▶ THE PROBLEM
Write out every record below exactly as given. Leave the pictures out.

▶ Items listed in a dataset
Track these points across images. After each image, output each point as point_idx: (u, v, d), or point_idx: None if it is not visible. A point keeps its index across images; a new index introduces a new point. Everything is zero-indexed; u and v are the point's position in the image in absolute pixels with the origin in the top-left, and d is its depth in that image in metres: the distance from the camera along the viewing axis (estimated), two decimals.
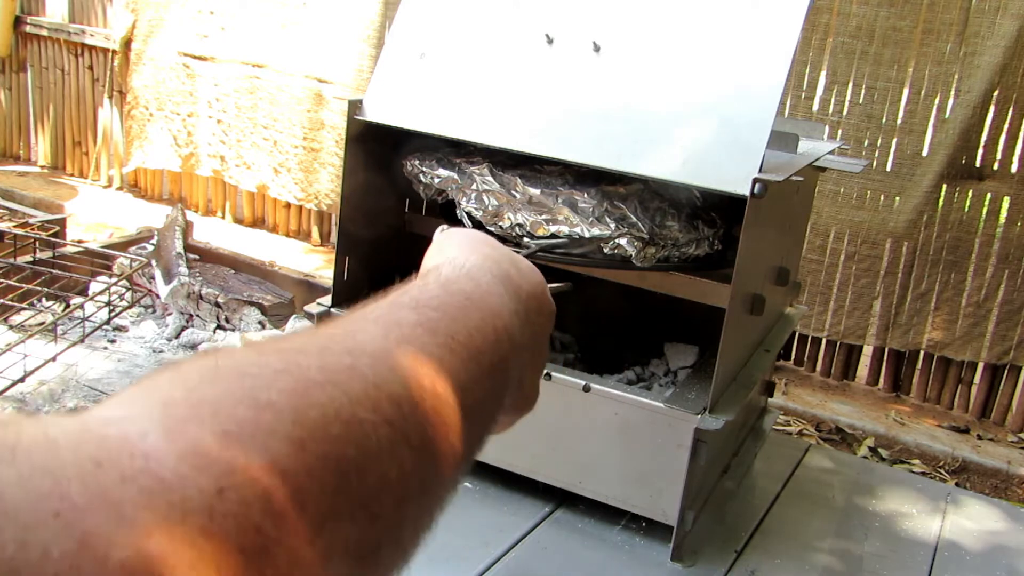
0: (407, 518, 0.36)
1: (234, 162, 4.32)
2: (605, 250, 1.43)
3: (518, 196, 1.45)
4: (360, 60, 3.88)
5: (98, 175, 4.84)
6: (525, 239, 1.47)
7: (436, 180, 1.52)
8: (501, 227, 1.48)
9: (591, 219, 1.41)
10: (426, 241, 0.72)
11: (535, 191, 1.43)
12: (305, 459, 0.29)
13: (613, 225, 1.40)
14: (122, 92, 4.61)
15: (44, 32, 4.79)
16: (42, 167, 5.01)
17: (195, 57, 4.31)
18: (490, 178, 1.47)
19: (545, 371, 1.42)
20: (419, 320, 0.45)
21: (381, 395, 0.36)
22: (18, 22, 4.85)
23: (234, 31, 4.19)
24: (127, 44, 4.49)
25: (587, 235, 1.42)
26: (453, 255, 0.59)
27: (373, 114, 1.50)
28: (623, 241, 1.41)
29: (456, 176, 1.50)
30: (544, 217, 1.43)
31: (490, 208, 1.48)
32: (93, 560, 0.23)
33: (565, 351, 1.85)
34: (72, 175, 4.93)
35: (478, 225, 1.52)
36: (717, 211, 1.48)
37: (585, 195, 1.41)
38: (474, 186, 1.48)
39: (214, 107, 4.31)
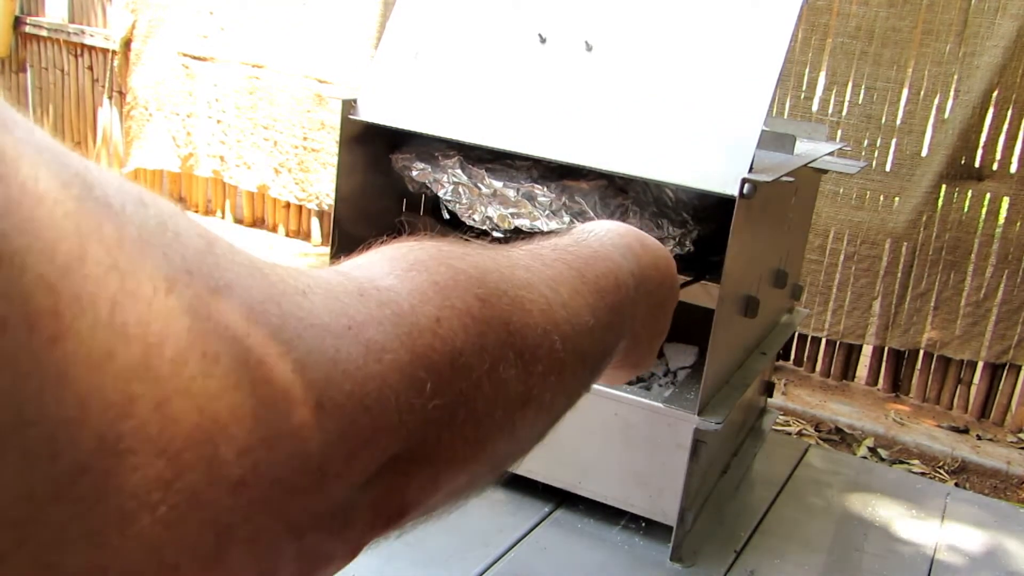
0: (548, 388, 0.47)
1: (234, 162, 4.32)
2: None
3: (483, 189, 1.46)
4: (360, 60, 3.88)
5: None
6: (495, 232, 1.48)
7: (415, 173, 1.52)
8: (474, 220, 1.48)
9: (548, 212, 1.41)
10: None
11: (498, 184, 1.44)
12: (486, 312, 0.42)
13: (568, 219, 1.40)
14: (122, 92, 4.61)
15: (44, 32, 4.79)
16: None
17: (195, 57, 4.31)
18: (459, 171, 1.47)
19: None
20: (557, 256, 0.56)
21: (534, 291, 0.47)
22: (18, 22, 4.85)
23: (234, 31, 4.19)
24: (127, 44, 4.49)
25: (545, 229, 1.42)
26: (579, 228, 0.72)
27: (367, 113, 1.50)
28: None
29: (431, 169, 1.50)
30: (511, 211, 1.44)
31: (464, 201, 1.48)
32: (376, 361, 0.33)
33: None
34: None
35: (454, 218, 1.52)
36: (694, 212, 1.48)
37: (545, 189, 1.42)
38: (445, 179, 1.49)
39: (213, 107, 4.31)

▶ OUTPUT
Track these points across images. After each image, output each point as point_idx: (u, v, d), or point_idx: None if it is not visible. A point keeps its index across images; a new index introduces a new point. Everything is zero-indexed; u and v are the point's position in the image in absolute pixels with the origin in the top-left, and d is its depth in that image in metres: the distance from the camera along the viewing axis (estimated), two decimals.
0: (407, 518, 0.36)
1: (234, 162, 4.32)
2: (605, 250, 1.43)
3: (518, 196, 1.45)
4: (360, 60, 3.88)
5: (98, 175, 4.84)
6: (525, 239, 1.47)
7: (436, 180, 1.52)
8: (501, 227, 1.48)
9: (591, 219, 1.41)
10: (426, 241, 0.72)
11: (535, 191, 1.43)
12: (305, 459, 0.29)
13: (613, 225, 1.40)
14: (122, 92, 4.61)
15: (44, 32, 4.79)
16: (42, 167, 5.01)
17: (195, 57, 4.31)
18: (490, 178, 1.47)
19: (545, 371, 1.42)
20: (419, 320, 0.45)
21: (381, 395, 0.36)
22: (18, 22, 4.85)
23: (234, 31, 4.19)
24: (127, 44, 4.49)
25: (587, 235, 1.42)
26: (453, 255, 0.59)
27: (373, 114, 1.50)
28: (623, 241, 1.41)
29: (456, 176, 1.50)
30: (544, 217, 1.43)
31: (490, 208, 1.48)
32: (93, 560, 0.23)
33: (565, 351, 1.85)
34: (72, 175, 4.93)
35: (478, 225, 1.52)
36: (717, 211, 1.48)
37: (585, 195, 1.41)
38: (474, 186, 1.48)
39: (214, 107, 4.31)
0: (548, 388, 0.47)
1: (234, 162, 4.32)
2: None
3: (483, 189, 1.46)
4: (360, 60, 3.88)
5: None
6: (495, 232, 1.48)
7: (415, 173, 1.52)
8: (474, 220, 1.48)
9: (548, 212, 1.41)
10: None
11: (498, 184, 1.44)
12: (486, 312, 0.42)
13: (568, 219, 1.40)
14: (122, 92, 4.61)
15: (44, 32, 4.79)
16: None
17: (195, 57, 4.31)
18: (459, 171, 1.47)
19: None
20: (557, 256, 0.56)
21: (534, 291, 0.47)
22: (18, 22, 4.85)
23: (234, 31, 4.19)
24: (127, 44, 4.49)
25: (545, 229, 1.42)
26: (579, 228, 0.72)
27: (367, 113, 1.50)
28: None
29: (431, 169, 1.50)
30: (511, 211, 1.44)
31: (464, 201, 1.48)
32: (376, 361, 0.33)
33: None
34: None
35: (454, 218, 1.52)
36: (694, 212, 1.48)
37: (545, 189, 1.42)
38: (445, 179, 1.49)
39: (213, 107, 4.31)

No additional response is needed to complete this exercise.